The demand for qualified nurses with special education and developmental disabilities (EDD) track backgrounds continues to grow. As a result, more than 64,000 RNs and LPNs hold master’s or doctoral degrees in nursing today. This entry will provide an overview of the career of a developmental disability nurse, including the different types of nursing practice that include working with individuals with ECDD, important factors to consider when choosing a career path, and important terms you’ll need to know.
- 1 What is a Developmental Disability?
- 2 Types of Nurse Practice with Special Education and Developmental Disabilities
- 3 What is an ECDD Nurse?
- 4 Important Facts and Terms You Need to Know About the Career of a Developmental Disability Nurse
- 5 Career Outlook for Registered Nurses with Special Education and Developmental Disabilities
- 6 Conclusion
What is a Developmental Disability?
A developmental disability is a set of traits that affect an individual’s growth and development.
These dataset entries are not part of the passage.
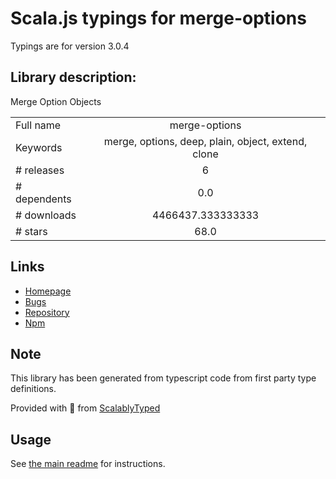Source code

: 
# Scala.js typings for merge-options

Typings are for version 3.0.4

## Library description:
Merge Option Objects

|                    |                 |
| ------------------ | :-------------: |
| Full name          | merge-options |
| Keywords           | merge, options, deep, plain, object, extend, clone |
| # releases         | 6 |
| # dependents       | 0.0 |
| # downloads        | 4466437.333333333 |
| # stars            | 68.0 |

## Links
- [Homepage](https://github.com/schnittstabil/merge-options#readme)
- [Bugs](https://github.com/schnittstabil/merge-options/issues)
- [Repository](https://github.com/schnittstabil/merge-options)
- [Npm](https://www.npmjs.com/package/merge-options)
    


## Note
This library has been generated from typescript code from first party type definitions.

Provided with :purple_heart: from [ScalablyTyped](https://github.com/oyvindberg/ScalablyTyped)

## Usage
See [the main readme](../../readme.md) for instructions.


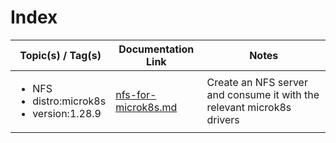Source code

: # Index

| Topic(s) / Tag(s)                                                    | Documentation Link                           |  Notes                                                                 |
|----------------------------------------------------------------------|----------------------------------------------|------------------------------------------------------------------------|
| <ul><li>NFS</li><li>distro:microk8s</li><li>version:1.28.9</li></ul> | [nfs-for-microk8s.md](./nfs-for-microk8s.md) | Create an NFS server and consume it with the relevant microk8s drivers |


<!--
Template for tag list:

<ul>
  <li></li>
</ul>
-->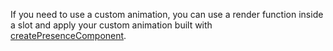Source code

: If you need to use a custom animation, you can use a render function inside a slot and
apply your custom animation built with [createPresenceComponent](https://react.fluentui.dev/?path=/docs/motion-apis-createpresencecomponent--docs").
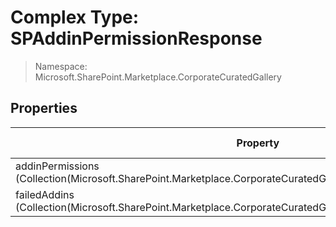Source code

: # Complex Type: SPAddinPermissionResponse

> Namespace: Microsoft.SharePoint.Marketplace.CorporateCuratedGallery

## Properties

Property | SPO | SP 2019 | SP 2016 | SP 2013
----------|:---:|:-------:|:-------:|:-------:
addinPermissions (Collection(Microsoft.SharePoint.Marketplace.CorporateCuratedGallery.SPAddinPermissionInfo)) | ✅ | ❌ | ❌ | ❌
failedAddins (Collection(Microsoft.SharePoint.Marketplace.CorporateCuratedGallery.SPAddinPermissionFailedInfo)) | ✅ | ❌ | ❌ | ❌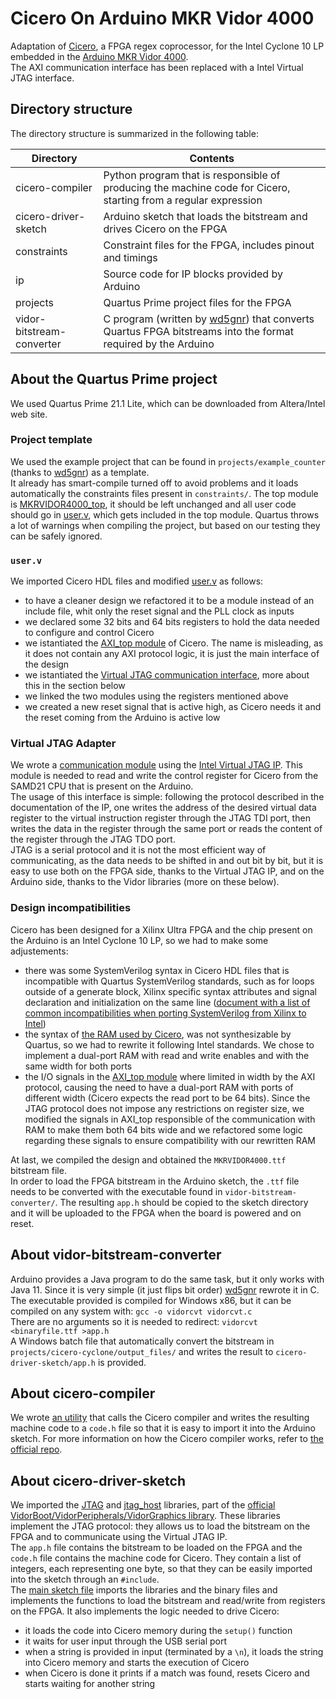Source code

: # Cicero On Arduino MKR Vidor 4000
Adaptation of [Cicero](https://github.com/necst/cicero), a FPGA regex coprocessor, for the Intel Cyclone 10 LP embedded in the [Arduino MKR Vidor 4000](https://store.arduino.cc/products/arduino-mkr-vidor-4000).  
The AXI communication interface has been replaced with a Intel Virtual JTAG interface.

## Directory structure
The directory structure is summarized in the following table:

Directory                 | Contents
----------                | --------
cicero-compiler           | Python program that is responsible of producing the machine code for Cicero, starting from a regular expression
cicero-driver-sketch      | Arduino sketch that loads the bitstream and drives Cicero on the FPGA
constraints               | Constraint files for the FPGA, includes pinout and timings
ip                        | Source code for IP blocks provided by Arduino
projects                  | Quartus Prime project files for the FPGA
vidor-bitstream-converter | C program (written by [wd5gnr](https://github.com/wd5gnr/VidorFPGA)) that converts Quartus FPGA bitstreams into the format required by the Arduino

## About the Quartus Prime project
We used Quartus Prime 21.1 Lite, which can be downloaded from Altera/Intel web site.  

### Project template
We used the example project that can be found in `projects/example_counter` (thanks to [wd5gnr](https://github.com/wd5gnr/VidorFPGA)) as a template.  
It already has smart-compile turned off to avoid problems and it loads automatically the constraints files present in `constraints/`. The top module is [MKRVIDOR4000_top](https://github.com/leonardo-panseri/cicero-on-vidor4000/blob/master/projects/example_counter/MKRVIDOR4000_top.v), it should be left unchanged and all user code should go in [user.v](https://github.com/leonardo-panseri/cicero-on-vidor4000/blob/master/projects/example_counter/user.v), which gets included in the top module. Quartus throws a lot of warnings when compiling the project, but based on our testing they can be safely ignored.

### `user.v`
We imported Cicero HDL files and modified [user.v](https://github.com/leonardo-panseri/cicero-on-vidor4000/blob/master/projects/cicero-cyclone/user.v) as follows:
-  to have a cleaner design we refactored it to be a module instead of an include file, whit only the reset signal and the PLL clock as inputs
-  we declared some 32 bits and 64 bits registers to hold the data needed to configure and control Cicero
-  we istantiated the [AXI_top module](https://github.com/leonardo-panseri/cicero-on-vidor4000/blob/master/projects/cicero-cyclone/cicero-rtl/AXI/AXI_top.sv) of Cicero. The name is misleading, as it does not contain any AXI protocol logic, it is just the main interface of the design
-  we istantiated the [Virtual JTAG communication interface](https://github.com/leonardo-panseri/cicero-on-vidor4000/blob/master/projects/cicero-cyclone/Virtual_JTAG_Adapter.v), more about this in the section below
-  we linked the two modules using the registers mentioned above
-  we created a new reset signal that is active high, as Cicero needs it and the reset coming from the Arduino is active low

### Virtual JTAG Adapter
We wrote a [communication module](https://github.com/leonardo-panseri/cicero-on-vidor4000/blob/master/projects/cicero-cyclone/Virtual_JTAG_Adapter.v) using the [Intel Virtual JTAG IP](https://www.intel.com/content/www/us/en/docs/programmable/683705/20-3/virtual-jtag-core-user-guide.html). This module is needed to read and write the control register for Cicero from the SAMD21 CPU that is present on the Arduino.  
The usage of this interface is simple: following the protocol described in the documentation of the IP, one writes the address of the desired virtual data register to the virtual instruction register through the JTAG TDI port, then writes the data in the register through the same port or reads the content of the register through the JTAG TDO port.  
JTAG is a serial protocol and it is not the most efficient way of communicating, as the data needs to be shifted in and out bit by bit, but it is easy to use both on the FPGA side, thanks to the Virtual JTAG IP, and on the Arduino side, thanks to the Vidor libraries (more on these below).

### Design incompatibilities
Cicero has been designed for a Xilinx Ultra FPGA and the chip present on the Arduino is an Intel Cyclone 10 LP, so we had to make some adjustements:
- there was some SystemVerilog syntax in Cicero HDL files that is incompatible with Quartus SystemVerilog standards, such as for loops outside of a generate block, Xilinx specific syntax attributes and signal declaration and initialization on the same line ([document with a list of common incompatibilities when porting SystemVerilog from Xilinx to Intel](https://marekpikula.github.io/quartus-sv-gotchas/Intel%20Quartus%20SystemVerilog%20gotchas.html))
- the syntax of [the RAM used by Cicero](https://github.com/leonardo-panseri/cicero-on-vidor4000/blob/master/projects/cicero-cyclone/cicero-rtl/memories/bram.sv), was not synthesizable by Quartus, so we had to rewrite it following Intel standards. We chose to implement a dual-port RAM with read and write enables and with the same width for both ports
- the I/O signals in the [AXI_top module](https://github.com/leonardo-panseri/cicero-on-vidor4000/blob/master/projects/cicero-cyclone/cicero-rtl/AXI/AXI_top.sv) where limited in width by the AXI protocol, causing the need to have a dual-port RAM with ports of different width (Cicero expects the read port to be 64 bits). Since the JTAG protocol does not impose any restrictions on register size, we modified the signals in AXI_top responsible of the communication with RAM to make them both 64 bits wide and we refactored some logic regarding these signals to ensure compatibility with our rewritten RAM


At last, we compiled the design and obtained the `MKRVIDOR4000.ttf` bitstream file.  
In order to load the FPGA bitstream in the Arduino sketch, the `.ttf` file needs to be converted with the executable found in `vidor-bitstream-converter/`.
The resulting `app.h` should be copied to the sketch directory and it will be uploaded to the FPGA when the board is powered and on reset.

## About vidor-bitstream-converter
Arduino provides a Java program to do the same task, but it only works with Java 11. Since it is very simple (it just
flips bit order) [wd5gnr](https://github.com/wd5gnr/VidorFPGA) rewrote it in C.  
The executable provided is compiled for Windows x86, but it can be compiled on any system with: `gcc -o vidorcvt vidorcvt.c`  
There are no arguments so it is needed to redirect: `vidorcvt <binaryfile.ttf >app.h`  
A Windows batch file that automatically convert the bitstream in `projects/cicero-cyclone/output_files/` and writes the result to `cicero-driver-sketch/app.h` is provided.

## About cicero-compiler
We wrote [an utility](https://github.com/leonardo-panseri/cicero-on-vidor4000/blob/master/cicero-compiler/compile_for_arduino.py) that calls the Cicero compiler and writes the resulting machine code to a `code.h` file so that it is easy to import it into the Arduino sketch. For more information on how the Cicero compiler works, refer to [the official repo](https://github.com/necst/cicero_compiler).

## About cicero-driver-sketch
We imported the [JTAG](https://github.com/leonardo-panseri/cicero-on-vidor4000/blob/master/cicero-driver-sketch/JTAG.h) and [jtag_host](https://github.com/leonardo-panseri/cicero-on-vidor4000/blob/master/cicero-driver-sketch/jtag_host.h) libraries, part of the [official VidorBoot/VidorPeripherals/VidorGraphics library](https://github.com/vidor-libraries). These libraries implement the JTAG protocol: they allows us to load the bitstream on the FPGA and to communicate using the Virtual JTAG IP.  
The `app.h` file contains the bitstream to be loaded on the FPGA and the `code.h` file contains the machine code for Cicero. They contain a list of integers, each representing one byte, so that they can be easily imported into the sketch through an `#include`.  
The [main sketch file](https://github.com/leonardo-panseri/cicero-on-vidor4000/blob/master/cicero-driver-sketch/cicero-driver-sketch.ino) imports the libraries and the binary files and implements the functions to load the bitstream and read/write from registers on the FPGA. It also implements the logic needed to drive Cicero:
- it loads the code into Cicero memory during the `setup()` function
- it waits for user input through the USB serial port
- when a string is provided in input (terminated by a `\n`), it loads the string into Cicero memory and starts the execution of Cicero
- when Cicero is done it prints if a match was found, resets Cicero and starts waiting for another string
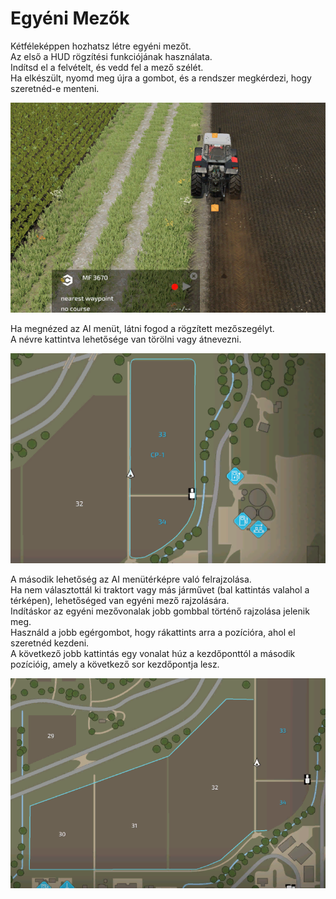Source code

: # Egyéni Mezők
  
Kétféleképpen hozhatsz létre egyéni mezőt.  
Az első a HUD rögzítési funkciójának használata.  
Indítsd el a felvételt, és vedd fel a mező szélét.  
Ha elkészült, nyomd meg újra a gombot, és a rendszer megkérdezi, hogy szeretnéd-e menteni.  


![Image](../assets/images/recordcustomhelp_0_0_765_510.png)

  
Ha megnézed az AI menüt, látni fogod a rögzített mezőszegélyt.  
A névre kattintva lehetősége van törölni vagy átnevezni.  


![Image](../assets/images/donecustomhelp_0_0_765_510.png)

  
A második lehetőség az AI menütérképre való felrajzolása.  
Ha nem választottál ki traktort vagy más járművet (bal kattintás valahol a térképen), lehetőséged van egyéni mező rajzolására.  
Indításkor az egyéni mezővonalak jobb gombbal történő rajzolása jelenik meg.  
Használd a jobb egérgombot, hogy rákattints arra a pozícióra, ahol el szeretnéd kezdeni.  
A következő jobb kattintás egy vonalat húz a kezdőponttól a második pozícióig, amely a következő sor kezdőpontja lesz.  


![Image](../assets/images/drawcustomhelp_0_0_765_510.png)

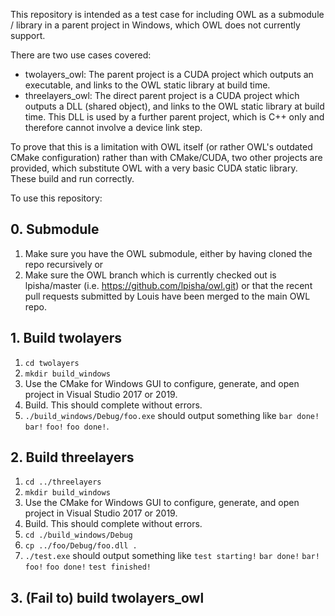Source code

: This repository is intended as a test case for including OWL as a submodule / library in a parent project in Windows, which OWL does not currently support.

There are two use cases covered:
- twolayers_owl: The parent project is a CUDA project which outputs an executable, and links to the OWL static library at build time.
- threelayers_owl: The direct parent project is a CUDA project which outputs a DLL (shared object), and links to the OWL static library at build time. This DLL is used by a further parent project, which is C++ only and therefore cannot involve a device link step.

To prove that this is a limitation with OWL itself (or rather OWL's outdated CMake configuration) rather than with CMake/CUDA, two other projects are provided, which substitute OWL with a very basic CUDA static library. These build and run correctly.

To use this repository:

## 0. Submodule

1. Make sure you have the OWL submodule, either by having cloned the repo recursively or 
2. Make sure the OWL branch which is currently checked out is lpisha/master (i.e. https://github.com/lpisha/owl.git) or that the recent pull requests submitted by Louis have been merged to the main OWL repo.

## 1. Build twolayers

1. `cd twolayers`
2. `mkdir build_windows`
3. Use the CMake for Windows GUI to configure, generate, and open project in Visual Studio 2017 or 2019.
4. Build. This should complete without errors.
5. `./build_windows/Debug/foo.exe` should output something like `bar done!` `bar!` `foo!` `foo done!`.

## 2. Build threelayers

1. `cd ../threelayers`
2. `mkdir build_windows`
3. Use the CMake for Windows GUI to configure, generate, and open project in Visual Studio 2017 or 2019.
4. Build. This should complete without errors.
5. `cd ./build_windows/Debug`
6. `cp ../foo/Debug/foo.dll .`
7. `./test.exe` should output something like `test starting!` `bar done!` `bar!` `foo!` `foo done!` `test finished!`

## 3. (Fail to) build twolayers_owl

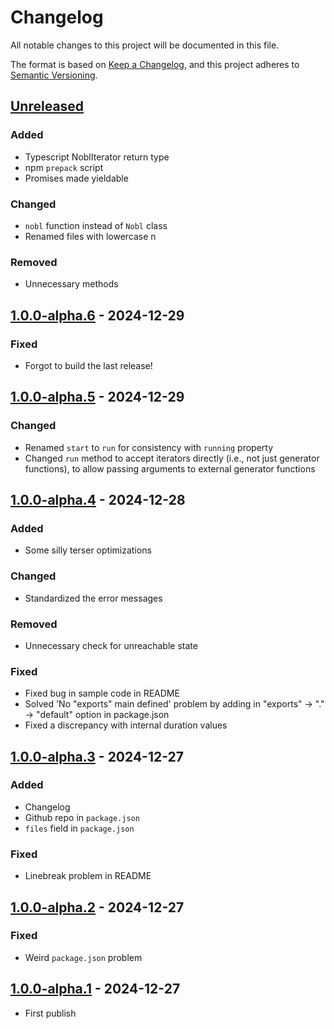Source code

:# Changelog

All notable changes to this project will be documented in this file.

The format is based on [Keep a Changelog](https://keepachangelog.com/en/1.1.0/),
and this project adheres to [Semantic Versioning](https://semver.org/spec/v2.0.0.html).


## [Unreleased]

### Added

- Typescript NoblIterator return type
- npm `prepack` script
- Promises made yieldable

### Changed

- `nobl` function instead of `Nobl` class
- Renamed files with lowercase n

### Removed

- Unnecessary methods


## [1.0.0-alpha.6] - 2024-12-29

### Fixed

- Forgot to build the last release!


## [1.0.0-alpha.5] - 2024-12-29

### Changed

- Renamed `start` to `run` for consistency with `running` property
- Changed `run` method to accept iterators directly (i.e., not just generator functions), to allow passing arguments to external generator functions


## [1.0.0-alpha.4] - 2024-12-28

### Added

- Some silly terser optimizations

### Changed

- Standardized the error messages

### Removed

- Unnecessary check for unreachable state

### Fixed

- Fixed bug in sample code in README
- Solved 'No "exports" main defined' problem by adding in "exports" -> "." -> "default" option in package.json
- Fixed a discrepancy with internal duration values


## [1.0.0-alpha.3] - 2024-12-27

### Added

- Changelog
- Github repo in `package.json`
- `files` field in `package.json`

### Fixed

- Linebreak problem in README


## [1.0.0-alpha.2] - 2024-12-27

### Fixed

- Weird `package.json` problem


## [1.0.0-alpha.1] - 2024-12-27

- First publish


[unreleased]: https://github.com/thomasperi/nobl/compare/v1.0.0-alpha.6...HEAD
[1.0.0-alpha.6]: https://github.com/thomasperi/nobl/compare/v1.0.0-alpha.5...v1.0.0-alpha.6
[1.0.0-alpha.5]: https://github.com/thomasperi/nobl/compare/v1.0.0-alpha.4...v1.0.0-alpha.5
[1.0.0-alpha.4]: https://github.com/thomasperi/nobl/compare/v1.0.0-alpha.3...v1.0.0-alpha.4
[1.0.0-alpha.3]: https://github.com/thomasperi/nobl/compare/v1.0.0-alpha.2...v1.0.0-alpha.3
[1.0.0-alpha.2]: https://github.com/thomasperi/nobl/compare/v1.0.0-alpha.1...v1.0.0-alpha.2
[1.0.0-alpha.1]: https://github.com/thomasperi/nobl/releases/tag/v1.0.0-alpha.1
However, people with developmental disabilities can also have IQs higher than the general population. Some people with developmental disabilities may have more than one type of disability. For example, a child with Autism may have Asperger’s Syndrome, a form of autism. People with developmental disabilities are often at risk for poor mental health due to limited understanding and interaction with the environment. As a result, people with developmental disabilities are at high risk for suicide. This is particularly important to understand if a child has a developmental disability. Most people with developmental disabilities will grow out of their developmental disabilities, but there is a risk of developing an inherited condition during childhood. Parents, caregivers, and loved ones should be aware of this risk and how to respond if it were to occur. An inherited condition is called a developmental disability.
Types of Nurse Practice with Special Education and Developmental Disabilities
There are many types of practice that can include working with individuals with developmental disabilities. Each type of practice is unique in its own way, but all have some commonalities.
What is an ECDD Nurse?
An ECDD nurse is a Registered Nurse who specializes in working with people with special educational needs. ECDD nurses are usually hired by private, for-profit organizations that employ employees with disabilities. EDD nurses provide direct patient care, including managing care plans, providing emotional support, teaching self-management skills, and engaging in other activities that improve an individual’s quality of life.
Important Facts and Terms You Need to Know About the Career of a Developmental Disability Nurse
There are many different types of nursing practice, and each has its own set of requirements and opportunities. In order to be successful as a developmental disability nurse, you must be able to identify the appropriate nursing practice for your clients. Knowing the terminology and requirements of each practice can help you make the right choice. Here are a few key facts to get you started.
Career Outlook for Registered Nurses with Special Education and Developmental Disabilities
According to a survey, more than 64,000 RNs and LPNs hold master’s or doctoral degrees in nursing today. This high number of nurses with special education and developmental disabilities (EDD) track backgrounds is expected to grow at a rapid pace. The growth in the demand for qualified nurses with these backgrounds can be attributed to the large number of people with disabilities who are becoming independent. By the year 2020, an estimated 66 million people around the world will have a disability. By then, there will be an estimated 9.25 million registered nurses working in this field. This represents an increase of more than 10% from today’s numbers. These high growth rates and the large number of people with disabilities make nursing a very attractive career option.
The career of a developmental disability nurse is exciting and challenging. As a Certified Nurse Aide (CNA), you will find yourself working as a member of a team to provide direct patient care to individuals with disabilities. You will work in an environment where you will be expected to have the necessary skills to provide quality care. This will include meeting the physical, emotional, and functional needs of your clients. You will work within an industry that is growing at a rapid pace, with a high concentration of people with disabilities.